We all need to study and search if we wish to learn to do something.

Sometime's we just need a little help getting pointed in the right direction to begin.

I do not see where either of you are right or wrong, in anything you have said, but my gut feeling is if this continues no good can come from it.

Let us just continue to help each other the best we can, and not take offence at how another member may try and give that help.


----------



## DONNZ (Feb 11, 2013)

I know my post are a little ruff around the edges, but I mean well.

But publicly belittling another member is totally unnecessary.


----------



## mikeinkaty (Feb 23, 2013)

World War II aircraft engine starters had 3 big transformers with about 8 or 10 input taps on each.

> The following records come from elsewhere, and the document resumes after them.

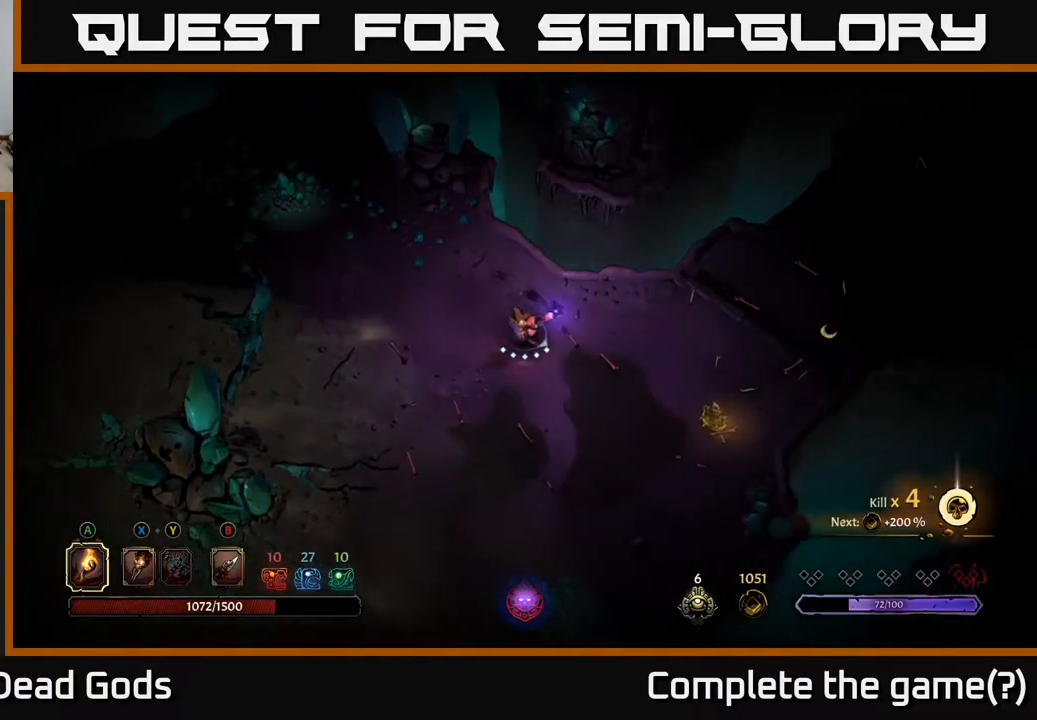
{"buttons": [], "left_stick": "right", "right_stick": "center", "events": [[383, "left_stick", "right"]]}
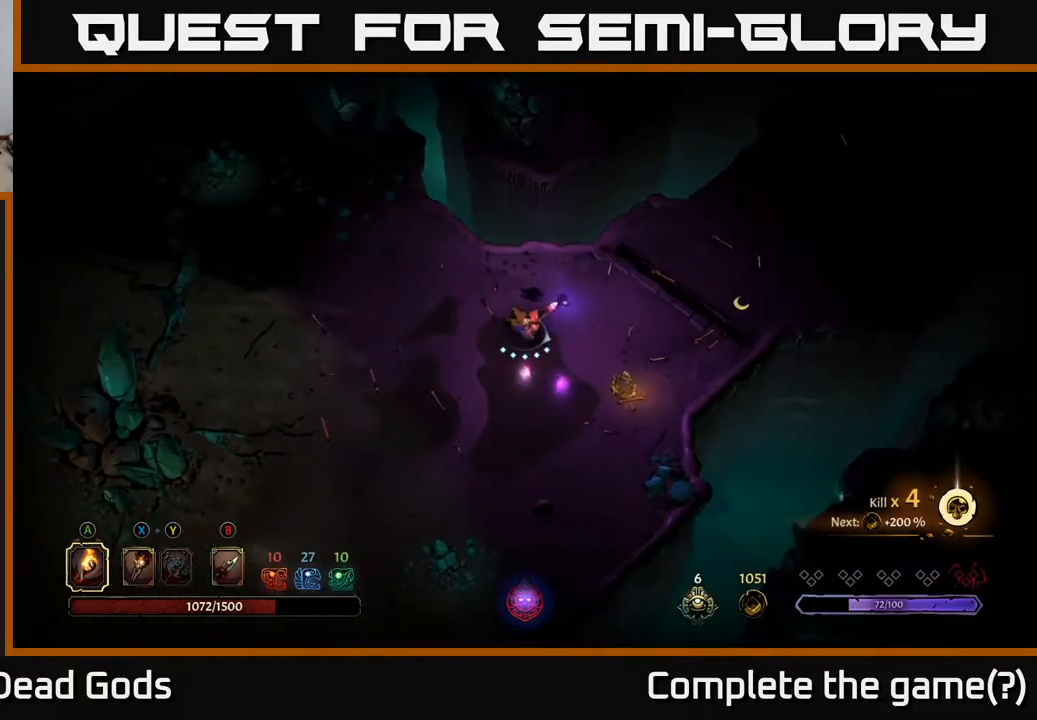
{"buttons": [], "left_stick": "center", "right_stick": "center", "events": [[450, "left_stick", "center"]]}
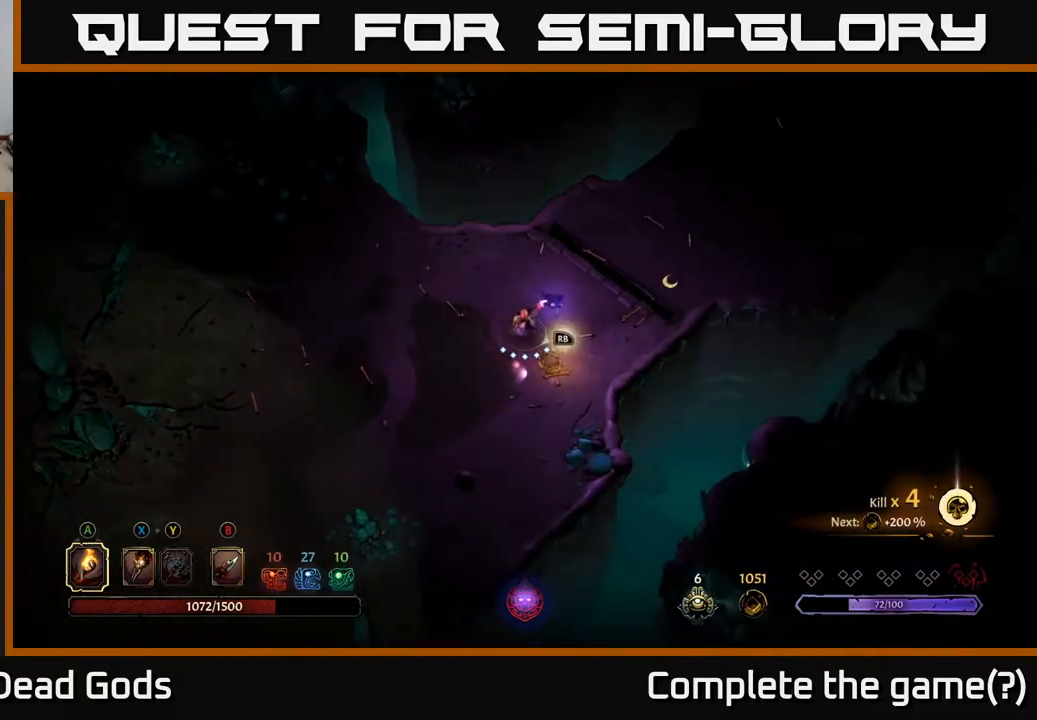
{"buttons": ["R1"], "left_stick": "center", "right_stick": "center", "events": [[483, "R1", "down"]]}
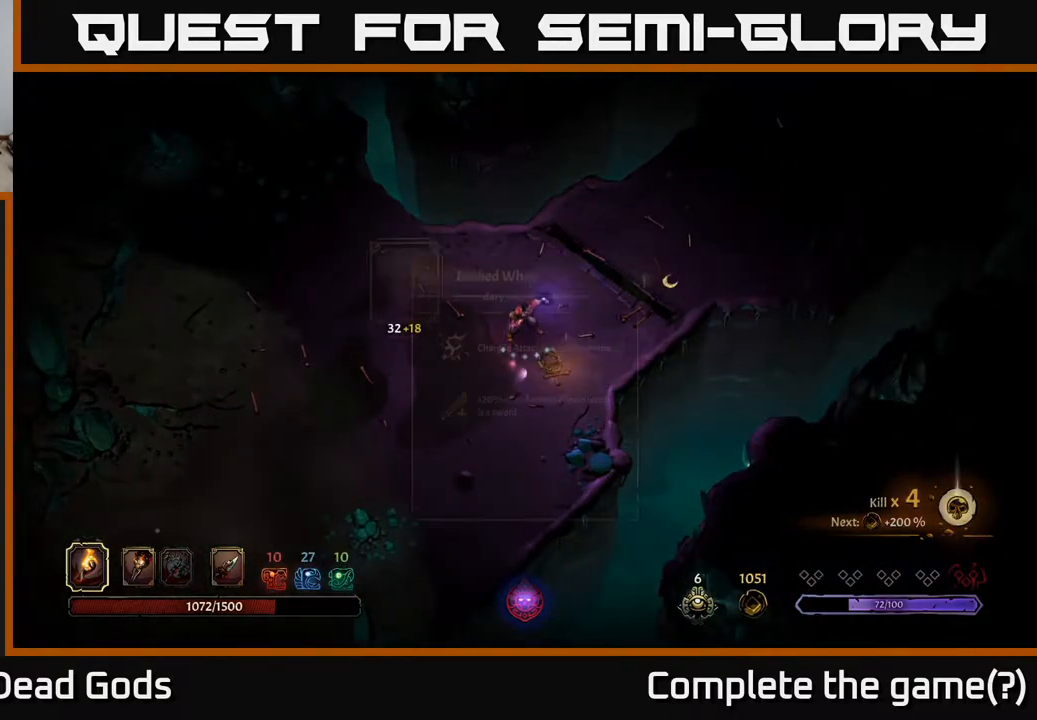
{"buttons": [], "left_stick": "center", "right_stick": "center", "events": [[83, "R1", "up"]]}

Using different input taps you could get anywhere from 20 to 40 volts on the output windings at 220 Volts. The output windings were about 1/4" (6mm) diameter and would handle 200+ amps. The transformers were intended to be hooked in a Y-Delta 3 phase configuration. The input side was Y and the output side was delta. I modified them putting 6 big fan-cooled aluminum heat sinks in the bottom each with 250 amp rated silicon diodes. This gave 3 phase full wave rectification. They made great golf cart battery chargers where each unit would handle up to 10 carts. I modified about 30 of these for sale to golf courses. The units could be found at army/navy surplus warehouses. This was when 3 of my kids were in college all at the same time!

Each of the 3 transformers weighed about 100 pounds.

Hope that gives you some ideas.

Mike


----------



## nickvc (Feb 23, 2013)

Rikki I'd enjoy a few beers next time your here in the UK..
A thought as you say your a regular visitor why not buy your second hand rectifier here or elsewhere in Europe and have it moved by road back to your works. We have a large eastern European population now so I'm sure trucks must be moving goods both ways.


----------



## RikkiRicardo (Feb 23, 2013)

Yes nickvc 
i can pick it up there with no problems transport cost is the problem when i ship over there the cost is 2,500 euros 12 tons now for one skid they want 300 euros
Turkey has a new one for 450 euros now i will look at the transport cost i have found something in Poland still waiting for price and shipping cost
So much time lost as I'm sitting on 3000 liters of copper solution waste and how much other metals might be in there 
so if i could put one together would be great i have in till next week to solve this problem as my tanks will be here also they built me one rotating tank for the
Sulfuric bath that was easy to get here anything else is very expensive 1 front bearing for my 89 Dodge Dakota convertible they wanted 1500 euros when i was 
back in Canada i got it for 70 dollars My acid proof motor they wanted 2000 euros i had it shipped from China for 500 dollars total price
this is another reason i was looking to see what i can convert to my needs.An yes we will have to go and have a some pints.


Rikki


----------